Film américain de David Fincher

Avec Jake Gyllenhaal, Mark Ruffalo, Anthony Edwards

Sortie le 17-05-2007
Sélection officielle Cannes 2007
 
   

Par Laure Becdelièvre


Durée: 2h36

 
 
   

Promenade en bateau

David Fincher fédère. Sa maturité impressionne. Sa méticulosité aussi. Sa maîtrise photographique, n’en parlons pas. Zodiac en est un beau produit : une intrigue touffue à souhait, qui se fond dans l’élégant moule fincherien. Mais demeure un « os » qui semble en avoir troublé peu, et qui pourtant peut en laisser plus d’un perplexe : on ne s’ennuierait pas un peu ?

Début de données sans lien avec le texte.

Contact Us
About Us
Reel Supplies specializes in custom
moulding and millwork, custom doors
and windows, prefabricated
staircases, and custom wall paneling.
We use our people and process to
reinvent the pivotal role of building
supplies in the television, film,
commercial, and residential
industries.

Librement adapté des deux best-sellers du journaliste californien Robert Graysmith, qui consacra plus de dix ans de sa vie à démasquer le très médiatique serial Killer « Zodiac », le nouvel opus de David Fincher joue précisément sur le terrain opposé de celui du best-seller : sobriété et rigueur servent de cadre aux frustrations diverses de héros en mal d’exploits (le journaliste brillant, l’inspecteur charismatique) et d’un timide dessinateur de presse sur la touche, ballottés aux quatre coins de la Californie par un insaisissable meurtrier amateur de cryptogrammes. A défaut d’adrénaline, le spectateur épluche donc les dossiers et n’a rien d’autre à se mettre sous la dent que les signes cruels du temps qui passe. Dans le thriller décalé, Fincher excelle.

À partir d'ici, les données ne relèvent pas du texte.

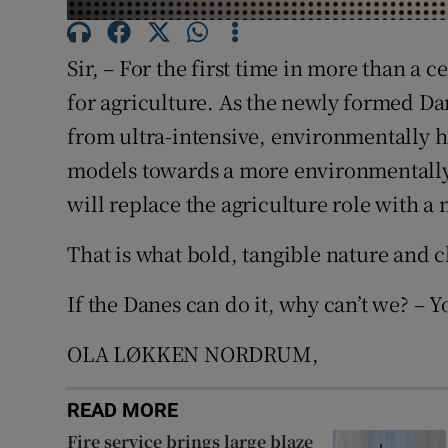
Subscribe
Sir, – For the first time in more than a c
Competiti
for agriculture. As the newly formed D
Newslette
from ultra-intensive, environmentally 
models towards a more environmentally
Weather F
will replace the agriculture role with a
That is what bold, tangible nature and c
If the Danes can do it, why can’t we? – Y
OLA LØKKEN NORDRUM,
READ MORE
Fire service brings large blaze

Mais voilà. A force de jouer sur les vides et les non-dits tout en tirant sur la ficelle de l’obsession, le réalisateur nous fige en surface. Il nous prive de l’épaisseur psychologique où l’on aurait aimé surprendre ses personnages, réduits (délibérément ?) à des marionnettes préposées au secrétariat. Ne s’imprime en nous, au sortir de Zodiac, que cette image d’inspecteurs impuissants aux bras ballants, à peine recouverte par le vernis fragile de l’intrigue de la seconde partie du film. Ne finit-il pas par pâtir de sa très abondante documentation, et par crouler sous la pile de dossiers dont, au final, on ne retient pas grand-chose ? Comme si, à force d’enquêter, Fincher n’avait su prendre le recul nécessaire pour épurer son scénario. D’où cette sensation que la partie centrale de Zodiac est plombée par une quarantaine de minutes superflues. Et d’où cet étrange paradoxe d’un film construit sur une obsession et à qui, pourtant, semble manquer l’envie.